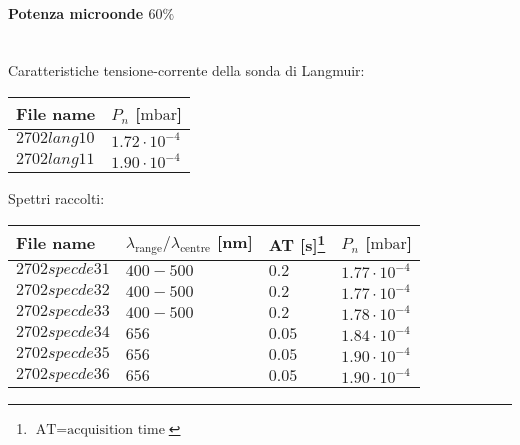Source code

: \paragraph*{Potenza microonde $\text{60\%}$} ~\\
Caratteristiche tensione-corrente della sonda di Langmuir:
\begin{center}
\begin{tabular}{p{3cm}p{3cm}}
\toprule
File name	&$P_n$ [$\si{\milli\bar}$]\\
\midrule
$2702lang10$	&$1.72\cdot10^{-4}$\\
$2702lang11$	&$1.90\cdot10^{-4}$\\
\bottomrule
\end{tabular}
\end{center}

Spettri raccolti:
\begin{center}
\begin{tabular}{p{3cm}p{4cm}p{2cm}p{3cm}}
\toprule
File name	&$\lambda_\text{range}\text{/}\lambda_\text{centre}$ [nm] 	&AT [s]\footnote{$\text{AT}=\text{acquisition time}$} &$P_n$ [$\si{\milli\bar}$]\\
\midrule
$2702specde31$	&$400-500$	&$0.2$		&$1.77\cdot10^{-4}$\\
$2702specde32$	&$400-500$	&$0.2$		&$1.77\cdot10^{-4}$\\
$2702specde33$	&$400-500$	&$0.2$		&$1.78\cdot10^{-4}$\\
$2702specde34$	&$656$		&$0.05$		&$1.84\cdot10^{-4}$\\
$2702specde35$	&$656$		&$0.05$		&$1.90\cdot10^{-4}$\\
$2702specde36$	&$656$		&$0.05$		&$1.90\cdot10^{-4}$\\
\bottomrule
\end{tabular}
\end{center}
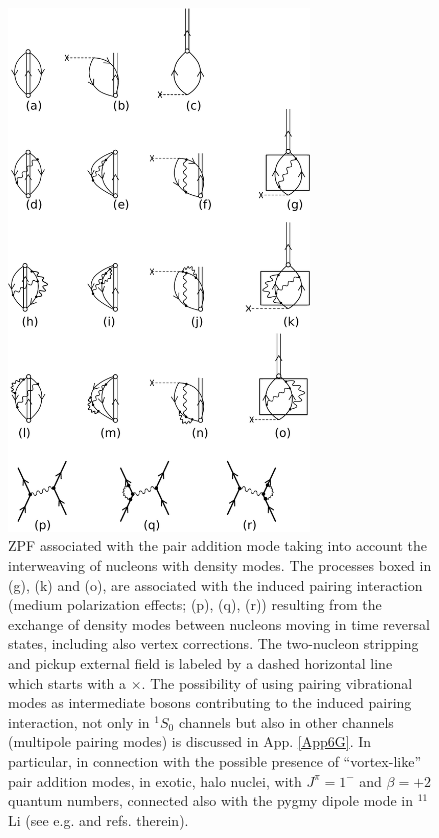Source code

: \begin{figure}[h!]
\centerline {
\includegraphics*[width=8cm]{introduccion/figs/figintroA3}
}
\caption[ZPF associated with the pair addition mode taking into account the interweaving of nucleons with density modes.]{ ZPF associated with the pair addition mode taking into account the interweaving of nucleons with density modes. The processes boxed in (g), (k) and (o), are associated with the induced pairing interaction (medium polarization effects; (p), (q), (r)) resulting from the exchange of density modes between nucleons moving in time reversal states, including also vertex corrections. The two-nucleon stripping and pickup external field is labeled by a dashed horizontal line which starts with a $\times$. The possibility of using pairing vibrational modes as intermediate bosons contributing to the induced pairing interaction, not only in $^1S_0$ channels but also in other channels (multipole pairing modes) is discussed in App. \ref{App6G}. In particular, in connection with the possible presence of ``vortex-like'' pair addition modes, in exotic, halo nuclei, with $J^\pi=1^-$ and $\beta=+2$ quantum numbers, connected also with the pygmy dipole mode in $^{11}$Li (see e.g. \cite{Broglia:19} and refs. therein).}
\label{figintroA3}
\end{figure}


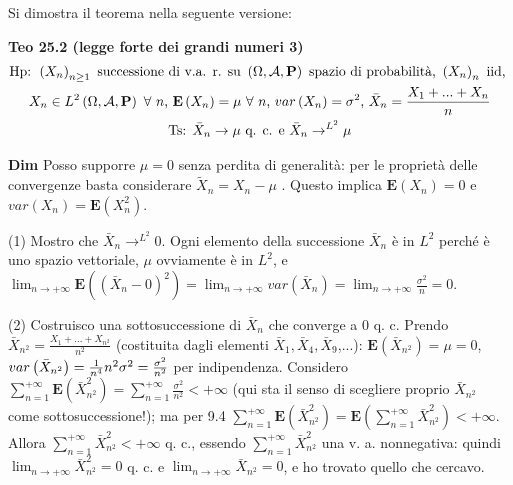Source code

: \documentclass{article}
\begin{document}
Si dimostra il teorema nella seguente versione:

\textbf{Teo 25.2 (legge forte dei grandi numeri 3)}%
\begin{gather*}
\text{Hp: }\left( X_{n}\right) _{n\geq 1}\text{ successione di v.a. r. su }%
\left( \Omega ,\mathcal{A},\mathbf{P}\right) \text{ spazio di probabilit\`{a}%
, }\left( X_{n}\right) _{n}\text{ iid, } \\
X_{n}\in L^{2}\left( \Omega ,\mathcal{A},\mathbf{P}\right) \text{ }\forall 
\text{ }n\text{, }\mathbf{E}\left( X_{n}\right) =\mu \text{ }\forall \text{ }%
n\text{, }var\left( X_{n}\right) =\sigma ^{2}\text{, }\bar{X}_{n}=\frac{%
X_{1}+...+X_{n}}{n} \\
\text{Ts: }\bar{X}_{n}\rightarrow \mu \text{ q. c. e }\bar{X}_{n}\rightarrow
^{L^{2}}\mu
\end{gather*}

\textbf{Dim} Posso supporre $\mu =0$ senza perdita di generalit\`{a}: per le
propriet\`{a} delle convergenze basta considerare $\tilde{X}_{n}=X_{n}-\mu $%
. Questo implica $\mathbf{E}\left( X_{n}\right) =0$ e $var\left(
X_{n}\right) =\mathbf{E}\left( X_{n}^{2}\right) $.

(1) Mostro che $\bar{X}_{n}\rightarrow ^{L^{2}}0$. Ogni elemento della
successione $\bar{X}_{n}$ \`{e} in $L^{2}$ perch\'{e} \`{e} uno spazio
vettoriale, $\mu $ ovviamente \`{e} in $L^{2}$, e $\lim_{n\rightarrow
+\infty }\mathbf{E}\left( \left( \bar{X}_{n}-0\right) ^{2}\right)
=\lim_{n\rightarrow +\infty }var\left( \bar{X}_{n}\right)
=\lim_{n\rightarrow +\infty }\frac{\sigma ^{2}}{n}=0$.

(2) Costruisco una sottosuccessione di $\bar{X}_{n}$ che converge a $0$ q.
c. Prendo $\bar{X}_{n^{2}}=\frac{X_{1}+...+X_{n^{2}}}{n^{2}}$ (costituita
dagli elementi $\bar{X}_{1},\bar{X}_{4},\bar{X}_{9}$,...): $\mathbf{E}\left( 
\bar{X}_{n^{2}}\right) =\mu =0$, $var\left( \bar{X}_{n^{2}}\right) =\frac{1}{%
n^{4}}n^{2}\sigma ^{2}=\frac{\sigma ^{2}}{n^{2}}$ per indipendenza.
Considero $\sum_{n=1}^{+\infty }\mathbf{E}\left( \bar{X}_{n^{2}}^{2}\right)
=\sum_{n=1}^{+\infty }\frac{\sigma ^{2}}{n^{2}}<+\infty $ (qui sta il senso
di scegliere proprio $\bar{X}_{n^{2}}$ come sottosuccessione!); ma per 9.4 $%
\sum_{n=1}^{+\infty }\mathbf{E}\left( \bar{X}_{n^{2}}^{2}\right) =\mathbf{E}%
\left( \sum_{n=1}^{+\infty }\bar{X}_{n^{2}}^{2}\right) <+\infty $. Allora $%
\sum_{n=1}^{+\infty }\bar{X}_{n^{2}}^{2}<+\infty $ q. c., essendo $%
\sum_{n=1}^{+\infty }\bar{X}_{n^{2}}^{2}$ una v. a. nonnegativa: quindi $%
\lim_{n\rightarrow +\infty }\bar{X}_{n^{2}}^{2}=0$ q. c. e $%
\lim_{n\rightarrow +\infty }\bar{X}_{n^{2}}=0$, e ho trovato quello che
cercavo.
\end{document}
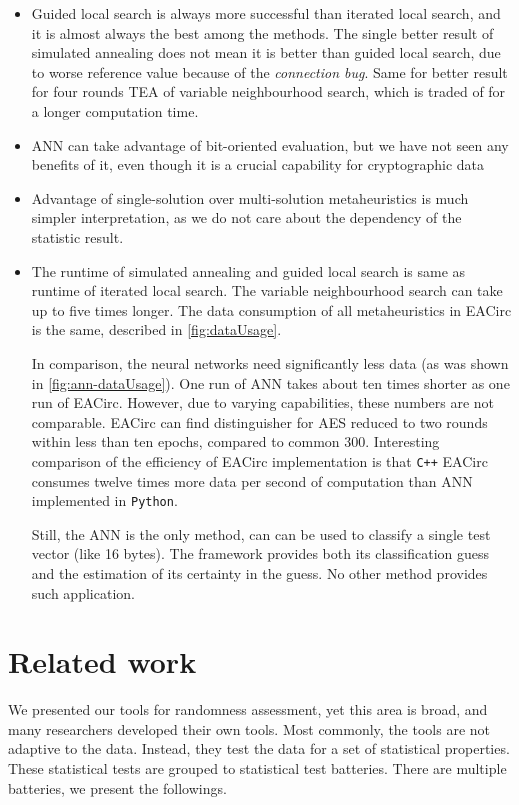 \documentclass[
  print, %
  Table,   %
  nolof,     %
  nolot,     %
  11pt, %
  oneside  %
]{fithesis3}
\begin{document}
\begin{itemize}
    \item Guided local search is always more successful than iterated local search, and it is almost always the best among the methods. The single better result of simulated annealing does not mean it is better than guided local search, due to worse reference value because of the \textit{connection bug}. Same for better result for four rounds TEA of variable neighbourhood search, which is traded of for a longer computation time.
    \item ANN can take advantage of bit-oriented evaluation, but we have not seen any benefits of it, even though it is a crucial capability for cryptographic data
    \item Advantage of single-solution over multi-solution metaheuristics is much simpler interpretation, as we do not care about the dependency of the statistic result.
    \item The runtime of simulated annealing and guided local search is same as runtime of iterated local search. The variable neighbourhood search can take up to five times longer. The data consumption of all metaheuristics in EACirc is the same, described in \cref{fig:dataUsage}.
    
    In comparison, the neural networks need significantly less data (as was shown in \cref{fig:ann-dataUsage}). One run of ANN takes about ten times shorter as one run of EACirc. However, due to varying capabilities, these numbers are not comparable. EACirc can find distinguisher for AES reduced to two rounds within less than ten epochs, compared to common 300. Interesting comparison of the efficiency of EACirc implementation is that \texttt{C++} EACirc consumes twelve times more data per second of computation than ANN implemented in \texttt{Python}.
    
    Still, the ANN is the only method, can can be used to classify a single test vector (like 16 bytes). The framework provides both its classification guess and the estimation of its certainty in the guess. No other method provides such application.
\end{itemize}

\chapter{Related work}
\label{chap:relatwork}

We presented our tools for randomness assessment, yet this area is broad, and many researchers developed their own tools. Most commonly, the tools are not adaptive to the data. Instead, they test the data for a set of statistical properties. These statistical tests are grouped to statistical test batteries. There are multiple batteries, we present the followings.
\end{document}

##############################

» **Activity**
Whenever a line holds a picture, print that line without the picture. All other data must be output exactly.

» **Response to this task**
Source code

: \paragraph*{Potenza microonde $\text{60\%}$} ~\\
Caratteristiche tensione-corrente della sonda di Langmuir:
\begin{center}
\begin{tabular}{p{3cm}p{3cm}}
\toprule
File name	&$P_n$ [$\si{\milli\bar}$]\\
\midrule
$2702lang10$	&$1.72\cdot10^{-4}$\\
$2702lang11$	&$1.90\cdot10^{-4}$\\
\bottomrule
\end{tabular}
\end{center}

Spettri raccolti:
\begin{center}
\begin{tabular}{p{3cm}p{4cm}p{2cm}p{3cm}}
\toprule
File name	&$\lambda_\text{range}\text{/}\lambda_\text{centre}$ [nm] 	&AT [s]\footnote{$\text{AT}=\text{acquisition time}$} &$P_n$ [$\si{\milli\bar}$]\\
\midrule
$2702specde31$	&$400-500$	&$0.2$		&$1.77\cdot10^{-4}$\\
$2702specde32$	&$400-500$	&$0.2$		&$1.77\cdot10^{-4}$\\
$2702specde33$	&$400-500$	&$0.2$		&$1.78\cdot10^{-4}$\\
$2702specde34$	&$656$		&$0.05$		&$1.84\cdot10^{-4}$\\
$2702specde35$	&$656$		&$0.05$		&$1.90\cdot10^{-4}$\\
$2702specde36$	&$656$		&$0.05$		&$1.90\cdot10^{-4}$\\
\bottomrule
\end{tabular}
\end{center}
Source code

: \begin{figure}[h!]
\centerline {
\includegraphics*[width=8cm]{introduccion/figs/figintroA3}
}
\caption[ZPF associated with the pair addition mode taking into account the interweaving of nucleons with density modes.]{ ZPF associated with the pair addition mode taking into account the interweaving of nucleons with density modes. The processes boxed in (g), (k) and (o), are associated with the induced pairing interaction (medium polarization effects; (p), (q), (r)) resulting from the exchange of density modes between nucleons moving in time reversal states, including also vertex corrections. The two-nucleon stripping and pickup external field is labeled by a dashed horizontal line which starts with a $\times$. The possibility of using pairing vibrational modes as intermediate bosons contributing to the induced pairing interaction, not only in $^1S_0$ channels but also in other channels (multipole pairing modes) is discussed in App. \ref{App6G}. In particular, in connection with the possible presence of ``vortex-like'' pair addition modes, in exotic, halo nuclei, with $J^\pi=1^-$ and $\beta=+2$ quantum numbers, connected also with the pygmy dipole mode in $^{11}$Li (see e.g. \cite{Broglia:19} and refs. therein).}
\label{figintroA3}
\end{figure}


Source code

: \documentclass{article}
\begin{document}
Si dimostra il teorema nella seguente versione:

\textbf{Teo 25.2 (legge forte dei grandi numeri 3)}%
\begin{gather*}
\text{Hp: }\left( X_{n}\right) _{n\geq 1}\text{ successione di v.a. r. su }%
\left( \Omega ,\mathcal{A},\mathbf{P}\right) \text{ spazio di probabilit\`{a}%
, }\left( X_{n}\right) _{n}\text{ iid, } \\
X_{n}\in L^{2}\left( \Omega ,\mathcal{A},\mathbf{P}\right) \text{ }\forall 
\text{ }n\text{, }\mathbf{E}\left( X_{n}\right) =\mu \text{ }\forall \text{ }%
n\text{, }var\left( X_{n}\right) =\sigma ^{2}\text{, }\bar{X}_{n}=\frac{%
X_{1}+...+X_{n}}{n} \\
\text{Ts: }\bar{X}_{n}\rightarrow \mu \text{ q. c. e }\bar{X}_{n}\rightarrow
^{L^{2}}\mu
\end{gather*}

\textbf{Dim} Posso supporre $\mu =0$ senza perdita di generalit\`{a}: per le
propriet\`{a} delle convergenze basta considerare $\tilde{X}_{n}=X_{n}-\mu $%
. Questo implica $\mathbf{E}\left( X_{n}\right) =0$ e $var\left(
X_{n}\right) =\mathbf{E}\left( X_{n}^{2}\right) $.

(1) Mostro che $\bar{X}_{n}\rightarrow ^{L^{2}}0$. Ogni elemento della
successione $\bar{X}_{n}$ \`{e} in $L^{2}$ perch\'{e} \`{e} uno spazio
vettoriale, $\mu $ ovviamente \`{e} in $L^{2}$, e $\lim_{n\rightarrow
+\infty }\mathbf{E}\left( \left( \bar{X}_{n}-0\right) ^{2}\right)
=\lim_{n\rightarrow +\infty }var\left( \bar{X}_{n}\right)
=\lim_{n\rightarrow +\infty }\frac{\sigma ^{2}}{n}=0$.

(2) Costruisco una sottosuccessione di $\bar{X}_{n}$ che converge a $0$ q.
c. Prendo $\bar{X}_{n^{2}}=\frac{X_{1}+...+X_{n^{2}}}{n^{2}}$ (costituita
dagli elementi $\bar{X}_{1},\bar{X}_{4},\bar{X}_{9}$,...): $\mathbf{E}\left( 
\bar{X}_{n^{2}}\right) =\mu =0$, $var\left( \bar{X}_{n^{2}}\right) =\frac{1}{%
n^{4}}n^{2}\sigma ^{2}=\frac{\sigma ^{2}}{n^{2}}$ per indipendenza.
Considero $\sum_{n=1}^{+\infty }\mathbf{E}\left( \bar{X}_{n^{2}}^{2}\right)
=\sum_{n=1}^{+\infty }\frac{\sigma ^{2}}{n^{2}}<+\infty $ (qui sta il senso
di scegliere proprio $\bar{X}_{n^{2}}$ come sottosuccessione!); ma per 9.4 $%
\sum_{n=1}^{+\infty }\mathbf{E}\left( \bar{X}_{n^{2}}^{2}\right) =\mathbf{E}%
\left( \sum_{n=1}^{+\infty }\bar{X}_{n^{2}}^{2}\right) <+\infty $. Allora $%
\sum_{n=1}^{+\infty }\bar{X}_{n^{2}}^{2}<+\infty $ q. c., essendo $%
\sum_{n=1}^{+\infty }\bar{X}_{n^{2}}^{2}$ una v. a. nonnegativa: quindi $%
\lim_{n\rightarrow +\infty }\bar{X}_{n^{2}}^{2}=0$ q. c. e $%
\lim_{n\rightarrow +\infty }\bar{X}_{n^{2}}=0$, e ho trovato quello che
cercavo.
\end{document}
 \documentclass[
  print, %
  Table,   %
  nolof,     %
  nolot,     %
  11pt, %
  oneside  %
]{fithesis3}
\begin{document}
\begin{itemize}
    \item Guided local search is always more successful than iterated local search, and it is almost always the best among the methods. The single better result of simulated annealing does not mean it is better than guided local search, due to worse reference value because of the \textit{connection bug}. Same for better result for four rounds TEA of variable neighbourhood search, which is traded of for a longer computation time.
    \item ANN can take advantage of bit-oriented evaluation, but we have not seen any benefits of it, even though it is a crucial capability for cryptographic data
    \item Advantage of single-solution over multi-solution metaheuristics is much simpler interpretation, as we do not care about the dependency of the statistic result.
    \item The runtime of simulated annealing and guided local search is same as runtime of iterated local search. The variable neighbourhood search can take up to five times longer. The data consumption of all metaheuristics in EACirc is the same, described in \cref{fig:dataUsage}.
    
    In comparison, the neural networks need significantly less data (as was shown in \cref{fig:ann-dataUsage}). One run of ANN takes about ten times shorter as one run of EACirc. However, due to varying capabilities, these numbers are not comparable. EACirc can find distinguisher for AES reduced to two rounds within less than ten epochs, compared to common 300. Interesting comparison of the efficiency of EACirc implementation is that \texttt{C++} EACirc consumes twelve times more data per second of computation than ANN implemented in \texttt{Python}.
    
    Still, the ANN is the only method, can can be used to classify a single test vector (like 16 bytes). The framework provides both its classification guess and the estimation of its certainty in the guess. No other method provides such application.
\end{itemize}

\chapter{Related work}
\label{chap:relatwork}

We presented our tools for randomness assessment, yet this area is broad, and many researchers developed their own tools. Most commonly, the tools are not adaptive to the data. Instead, they test the data for a set of statistical properties. These statistical tests are grouped to statistical test batteries. There are multiple batteries, we present the followings.
\end{document}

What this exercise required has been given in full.